### Instruksi Kerja a
Menurut teks tentang pembantaian Mandor di bawah ini, pada tanggal berapa pembantaian tersebut terjadi?

### Bagian Dokumen
········

Tragedi Pembantaian Mandor Kalimantan Barat OLeh Jepang, Ini Catatan Keluarga yang Menjadi Korban

- 28 Juni 2022, 10:31 WIB
Kerabat kerajaan SIntang yang menjadi korban pembantaian Mandor 28 Juni 1944 yang menewaskan tak kurang 50 ribu orang termasuk sebagian besar keluarga kerajaan-kerajaan yang ada di Kalimantan Barat
Kerabat kerajaan SIntang yang menjadi korban pembantaian Mandor 28 Juni 1944 yang menewaskan tak kurang 50 ribu orang termasuk sebagian besar keluarga kerajaan-kerajaan yang ada di Kalimantan Barat /Istimewa/Facebook @AdeMIswadi
 
KALBAR TERKINI - Pembantaian Mandor 28 Juni 1944 menjadi catatan kelam bangsa Indonesia di akhir pendudukan Jepang di tanah Kalimantan khususnya Kalimantan Barat.
 
Pembantaian yang menewaskan puluhan ribu nyama tersebut kini diperingati dengan nama tragedi Mandor berdarah.
 
Sebagian besar korbannya merupakan keturunan langsung Kerajaan-kerajaan yang ada di Kalimantan Barat.
 
 
Tragedi ini pula yang disebut menjadi cikal bakalmulai pudarnya pengaruh kerajaan yang ada di wilayah Kalimantan Barat hingga kini.
 
Pasalnya, tak hanya membunuh mereka yang menjadi pewaris langsung kerajaan, pihak Jepang juga melakukan perampasan benda-benda bersejarah milik kerajaan.
 
Salah satu kerabat Keraton Al Mukaramah Sintang, Ade Muhammad Iswadi, menceritakan tentang kejadian mengerikan tersebut.  
 
Dilansir Kalbarterkini.com dari akun facebook pribadinya @AdeMIswadi, berikut catatan Mantan Ketua KPU Kabupaten Sintang tersebut.
 
 
Memperingati Tragedi Mandor Berdarah, "AYI ACHYAN TERBUNUH, AYI IBRAHIM TERSELAMATKAN"
 
Berawal dari firasat Buruk Nyai dari Ama "Mas Nurseli" (akan datang penjajahan yang lebih kejam dari Belanda usianya seumur jagung sebelum Jepang masuk).....
 
Ayi dari Ama (Ade Djamadin Pangeran Sepuh Adi Suryanata) bernama Gusti Achyan/alias Oeti Achyan (no.277 buku tragedi Mandor Berdarah oleh Syarifudin Osman) bin AM Mahidin Pangeran Suryanata bin Sultan Ade Muhammad Yasin Pangeran Ratu Adipati Muhammad Djamaludin.... kala itu berangkat dari Sintang/Pulau Perigi membawa berkas untuk menghadiri undangan Jepang.
 
Termasuk bersama tiga orang pangkat cucunya (Panembahan Raden Danu, Raden Panji, dan Raden Syahdan Syahkobat) namun pulang hanya membawa kabar duka.

········

### Daftar Bahan Tugas
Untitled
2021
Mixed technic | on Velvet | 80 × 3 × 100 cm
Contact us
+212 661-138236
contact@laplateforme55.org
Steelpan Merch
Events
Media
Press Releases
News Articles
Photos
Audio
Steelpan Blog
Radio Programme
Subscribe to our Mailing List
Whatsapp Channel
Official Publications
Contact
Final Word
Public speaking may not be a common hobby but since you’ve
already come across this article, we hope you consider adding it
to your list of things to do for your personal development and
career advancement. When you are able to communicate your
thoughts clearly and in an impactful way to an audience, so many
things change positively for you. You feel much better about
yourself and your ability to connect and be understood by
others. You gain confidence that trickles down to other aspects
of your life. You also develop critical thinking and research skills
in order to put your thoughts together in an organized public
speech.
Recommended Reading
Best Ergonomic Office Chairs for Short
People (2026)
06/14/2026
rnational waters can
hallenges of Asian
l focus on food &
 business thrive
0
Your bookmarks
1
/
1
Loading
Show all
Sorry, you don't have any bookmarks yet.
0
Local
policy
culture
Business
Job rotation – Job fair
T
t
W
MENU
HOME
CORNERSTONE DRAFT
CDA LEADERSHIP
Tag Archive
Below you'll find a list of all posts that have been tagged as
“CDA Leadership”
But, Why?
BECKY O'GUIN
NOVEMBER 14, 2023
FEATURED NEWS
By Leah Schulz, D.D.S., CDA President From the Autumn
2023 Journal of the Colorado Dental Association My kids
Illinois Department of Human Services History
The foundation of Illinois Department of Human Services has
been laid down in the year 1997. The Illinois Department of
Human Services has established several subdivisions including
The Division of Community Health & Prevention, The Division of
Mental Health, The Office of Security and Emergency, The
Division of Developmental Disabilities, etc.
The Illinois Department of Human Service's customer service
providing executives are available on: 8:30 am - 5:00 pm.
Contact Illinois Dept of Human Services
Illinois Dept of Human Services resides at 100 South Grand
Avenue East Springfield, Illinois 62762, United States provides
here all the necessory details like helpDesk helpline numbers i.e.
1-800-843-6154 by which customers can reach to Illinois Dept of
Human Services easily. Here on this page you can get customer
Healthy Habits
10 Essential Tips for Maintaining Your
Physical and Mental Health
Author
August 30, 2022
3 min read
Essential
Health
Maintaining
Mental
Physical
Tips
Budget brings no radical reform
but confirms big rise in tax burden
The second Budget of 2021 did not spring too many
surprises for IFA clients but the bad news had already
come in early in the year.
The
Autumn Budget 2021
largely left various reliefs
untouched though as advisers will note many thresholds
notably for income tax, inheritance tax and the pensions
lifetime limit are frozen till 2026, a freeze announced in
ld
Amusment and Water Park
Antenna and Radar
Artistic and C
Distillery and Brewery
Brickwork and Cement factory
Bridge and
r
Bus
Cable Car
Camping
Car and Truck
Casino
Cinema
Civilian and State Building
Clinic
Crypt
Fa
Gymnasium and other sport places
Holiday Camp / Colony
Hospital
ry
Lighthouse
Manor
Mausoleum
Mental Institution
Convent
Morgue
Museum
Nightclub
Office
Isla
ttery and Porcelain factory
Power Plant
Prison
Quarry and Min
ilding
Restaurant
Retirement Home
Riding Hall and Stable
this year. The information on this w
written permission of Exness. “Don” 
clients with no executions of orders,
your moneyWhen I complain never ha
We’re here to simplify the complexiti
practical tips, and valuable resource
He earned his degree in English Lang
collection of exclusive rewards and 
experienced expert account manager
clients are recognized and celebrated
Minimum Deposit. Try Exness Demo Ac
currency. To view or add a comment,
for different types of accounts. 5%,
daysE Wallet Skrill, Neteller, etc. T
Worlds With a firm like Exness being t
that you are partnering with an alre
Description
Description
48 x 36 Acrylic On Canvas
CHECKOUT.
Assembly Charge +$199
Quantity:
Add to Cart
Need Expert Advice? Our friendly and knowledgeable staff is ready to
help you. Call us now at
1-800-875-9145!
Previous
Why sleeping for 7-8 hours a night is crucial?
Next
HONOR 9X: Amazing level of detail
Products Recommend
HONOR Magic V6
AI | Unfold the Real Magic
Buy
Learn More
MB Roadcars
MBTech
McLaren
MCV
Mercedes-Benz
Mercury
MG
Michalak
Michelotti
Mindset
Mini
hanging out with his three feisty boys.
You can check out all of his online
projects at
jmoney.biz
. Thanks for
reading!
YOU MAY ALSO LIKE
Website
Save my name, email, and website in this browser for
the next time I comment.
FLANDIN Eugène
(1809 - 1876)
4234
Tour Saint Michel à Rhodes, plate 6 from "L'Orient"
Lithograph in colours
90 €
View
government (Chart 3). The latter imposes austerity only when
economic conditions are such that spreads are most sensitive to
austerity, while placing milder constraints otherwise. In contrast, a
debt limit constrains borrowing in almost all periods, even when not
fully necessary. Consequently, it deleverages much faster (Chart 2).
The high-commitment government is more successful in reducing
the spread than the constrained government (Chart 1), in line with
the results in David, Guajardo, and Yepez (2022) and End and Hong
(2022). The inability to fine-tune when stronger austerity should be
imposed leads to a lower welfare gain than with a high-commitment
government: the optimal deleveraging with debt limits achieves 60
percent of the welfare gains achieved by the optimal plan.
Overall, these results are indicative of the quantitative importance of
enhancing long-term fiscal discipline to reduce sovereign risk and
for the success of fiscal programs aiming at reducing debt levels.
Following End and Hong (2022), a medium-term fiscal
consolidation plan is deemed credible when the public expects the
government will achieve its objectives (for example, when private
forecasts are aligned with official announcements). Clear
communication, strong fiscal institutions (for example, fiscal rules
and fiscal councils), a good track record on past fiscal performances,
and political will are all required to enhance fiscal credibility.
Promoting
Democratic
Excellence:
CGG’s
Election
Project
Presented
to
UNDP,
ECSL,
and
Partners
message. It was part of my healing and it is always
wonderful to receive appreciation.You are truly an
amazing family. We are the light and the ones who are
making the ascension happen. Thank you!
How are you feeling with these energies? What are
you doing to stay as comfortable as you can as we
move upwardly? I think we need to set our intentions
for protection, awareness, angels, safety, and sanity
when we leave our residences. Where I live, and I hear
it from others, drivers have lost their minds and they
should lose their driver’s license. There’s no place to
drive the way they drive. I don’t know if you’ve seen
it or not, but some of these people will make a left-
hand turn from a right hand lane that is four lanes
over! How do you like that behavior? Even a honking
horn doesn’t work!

········

### Instruksi Kerja b
Salin persis baris-baris dalam daftar di atas, mulai dari baris pertama daftar hingga dan termasuk baris yang memuat "Whatsapp Channel".

### Jawaban Tugas a
28 Juni 1944

### Jawaban Tugas b
Untitled
2021
Mixed technic | on Velvet | 80 × 3 × 100 cm
Contact us
+212 661-138236
contact@laplateforme55.org
Steelpan Merch
Events
Media
Press Releases
News Articles
Photos
Audio
Steelpan Blog
Radio Programme
Subscribe to our Mailing List
Whatsapp Channel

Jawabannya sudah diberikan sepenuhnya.